▶ [PEDIDO 1]: Copie, sem qualquer alteração, o trecho da entrevista sobre a Zona Franca que vai de "Como vê a reformulação" a "com a Região.".
▶ [PEDIDO 2]: Nas entradas, reescreva apenas as linhas que vão da linha com "Is it true that 大阪市 is 1% of the pie?" à linha com "Does any single", ambas incluídas. Substitua "difference" por "gap" e mantenha tudo o resto inalterado.

══ EXCERTO SELECIONADO

Quando fala em oportunidades perdidas, refere-se também ao fim do regime especial relativo às atividades financeiras ?
Nós já antes disso tínhamos perdido essa oportunidade comparativa. Na altura o IVA, era tributado na origem no comércio electrónico e por falta de competitividade da nossa taxa, e também por algumas acções menos leais de países concorrentes, acabámos por perder oportunidades muito importantes de ter na Zona Franca grandes portais da internet e de comércio via internet que estão efectivamente instalados noutras paragens.
Hoje esse processo está mais equilibrado: com a tributação no destino essa concorrência nas taxas deixaram efectivamente de existir. Mas a verdade é que, tendo eles a estrutura instalada e montada noutro sítio, não vão agora mudar a sua atividade , até porque em muitos casos a sua dimensão económica ultrapassa de facto os plafonds que estão associados ao que nos foi autorizado pela União Europeia.
Conta com o apoio do Governo para sensibilizar a UE na questão dos plafonds?
Julgo que é bem patente a convicção, o entusiasmo e o empenho, que todos – as autoridades, particularmente as regionais, mas também é bom que se diga em abono da verdade, as autoridades nacionais do sector – têm colocado neste tema. Têm demonstrado uma enorme disponibilidade para colaborar.
Como vê a reformulação no Governo?
Também houve curiosamente no Governo da República. Tínhamos uma excelente relação com o anterior secretário, Rocha Andrade, e temos uma excelente relação com o actual, Mendonça Mendes, e são pessoas que mostraram sempre disponibilidade para trabalhar em conjunto com a Região.
Com a remodelação do Governo Regional, passamos a ter um vice-presidente que tem sob a sua responsabilidade também as finanças, entre outras pastas, e a Zona Franca. A convicção que tenho, por conhecer o titular do cargo, Pedro Calado, e aquilo que pensa sobre esta matéria, é o melhor possível. Só nos deixa as melhores perspetivas. E também não me canso de enaltecer o empenho da presidência do Governo Regional e a sua disponibilidade total.

════
══ EXCERTO DE DADOS

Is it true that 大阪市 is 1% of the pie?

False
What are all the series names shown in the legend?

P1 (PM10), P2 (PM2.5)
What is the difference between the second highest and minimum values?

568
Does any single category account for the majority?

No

════
══ EXCERTO DE DADOS

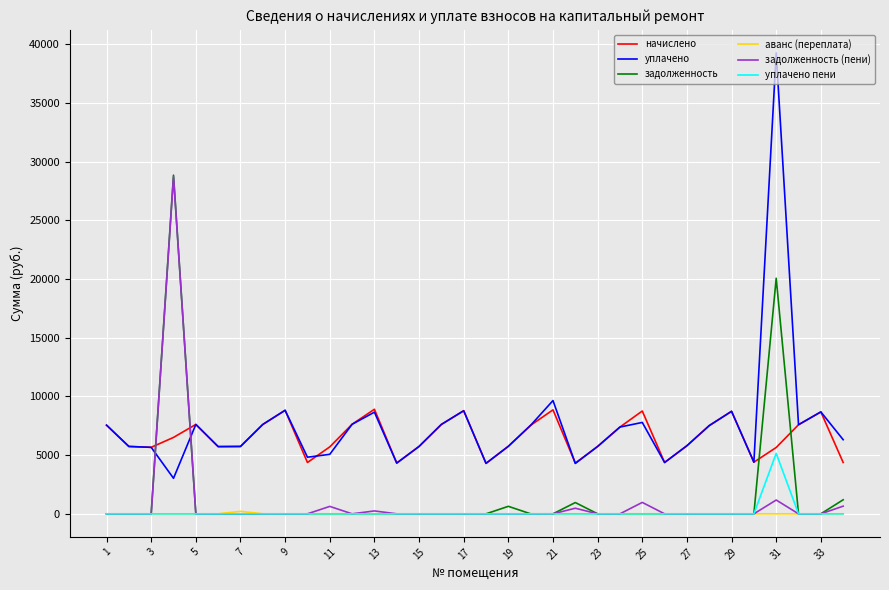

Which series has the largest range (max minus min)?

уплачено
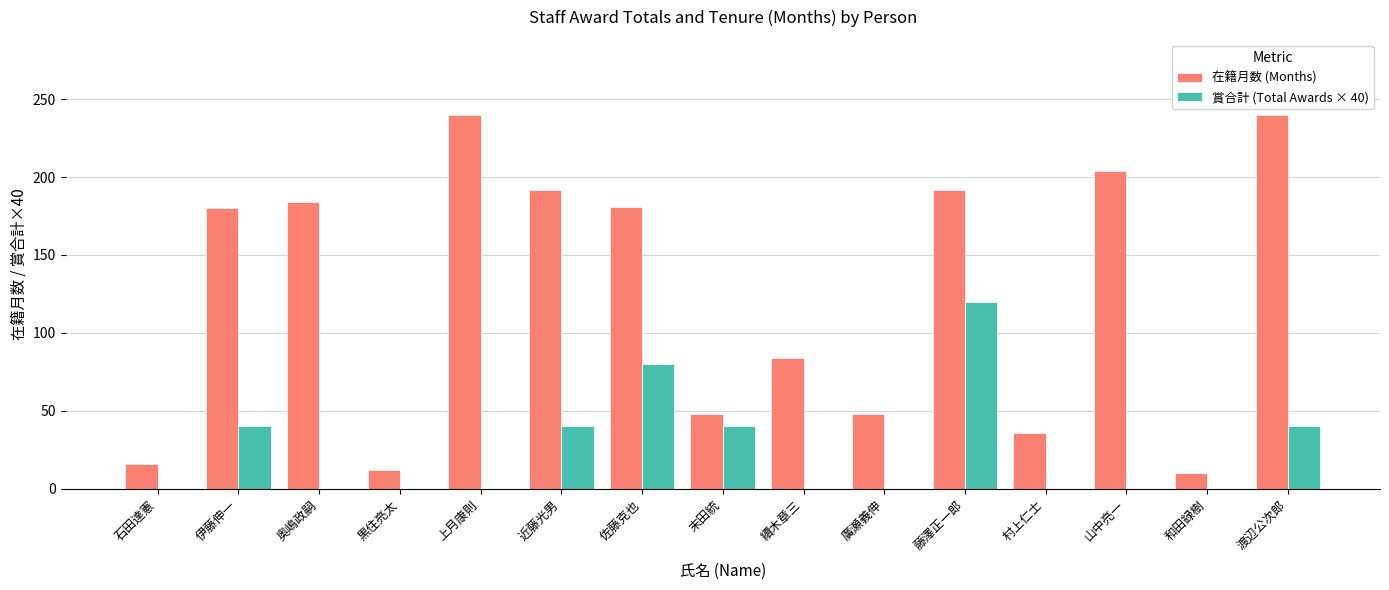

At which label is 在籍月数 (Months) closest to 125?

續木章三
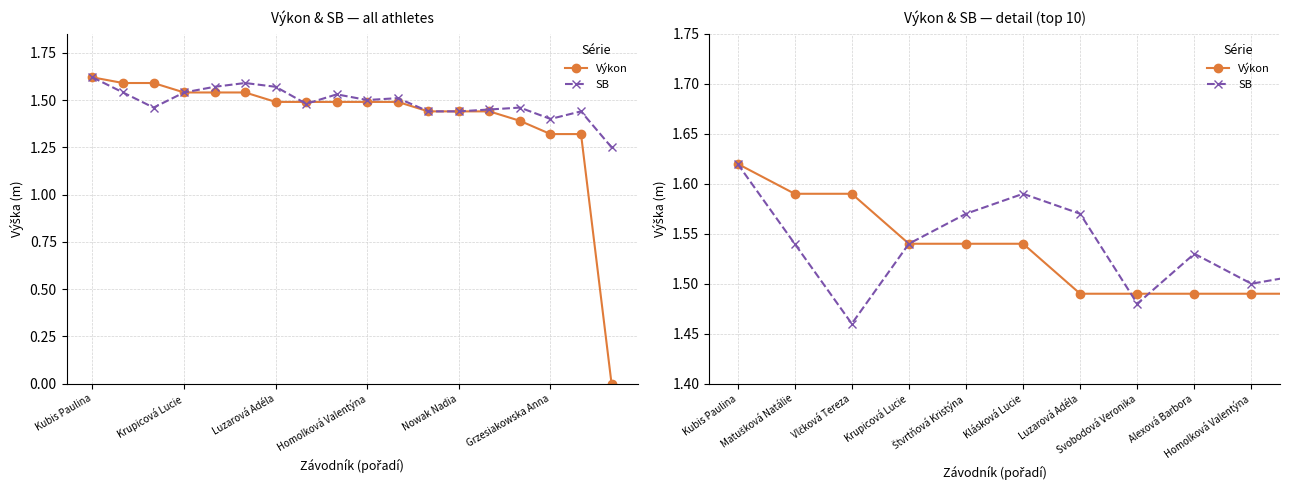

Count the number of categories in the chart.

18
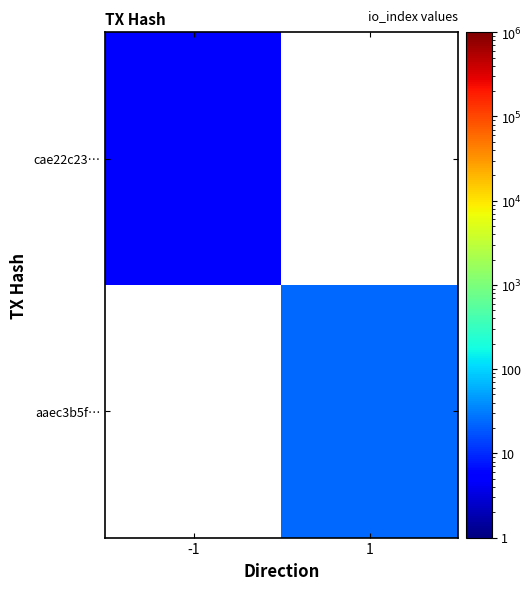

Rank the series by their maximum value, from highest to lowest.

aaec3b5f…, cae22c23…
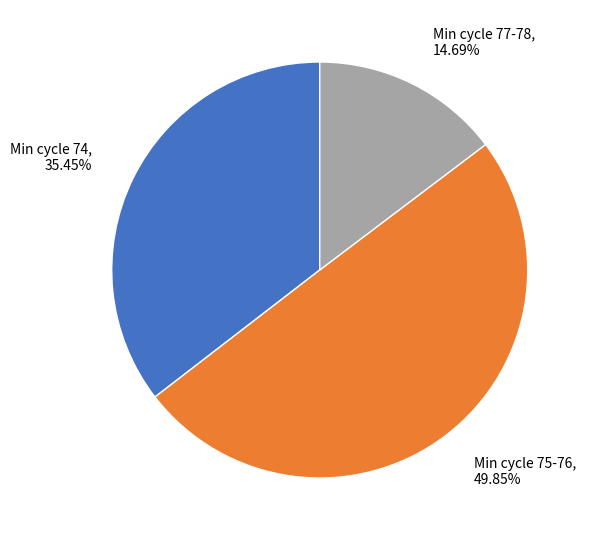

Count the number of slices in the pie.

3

════

▶ [A SUA RESPOSTA 1]:
Como vê a reformulação no Governo?
Também houve curiosamente no Governo da República. Tínhamos uma excelente relação com o anterior secretário, Rocha Andrade, e temos uma excelente relação com o actual, Mendonça Mendes, e são pessoas que mostraram sempre disponibilidade para trabalhar em conjunto com a Região.

▶ [A SUA RESPOSTA 2]:
Is it true that 大阪市 is 1% of the pie?

False
What are all the series names shown in the legend?

P1 (PM10), P2 (PM2.5)
What is the gap between the second highest and minimum values?

568
Does any single category account for the majority?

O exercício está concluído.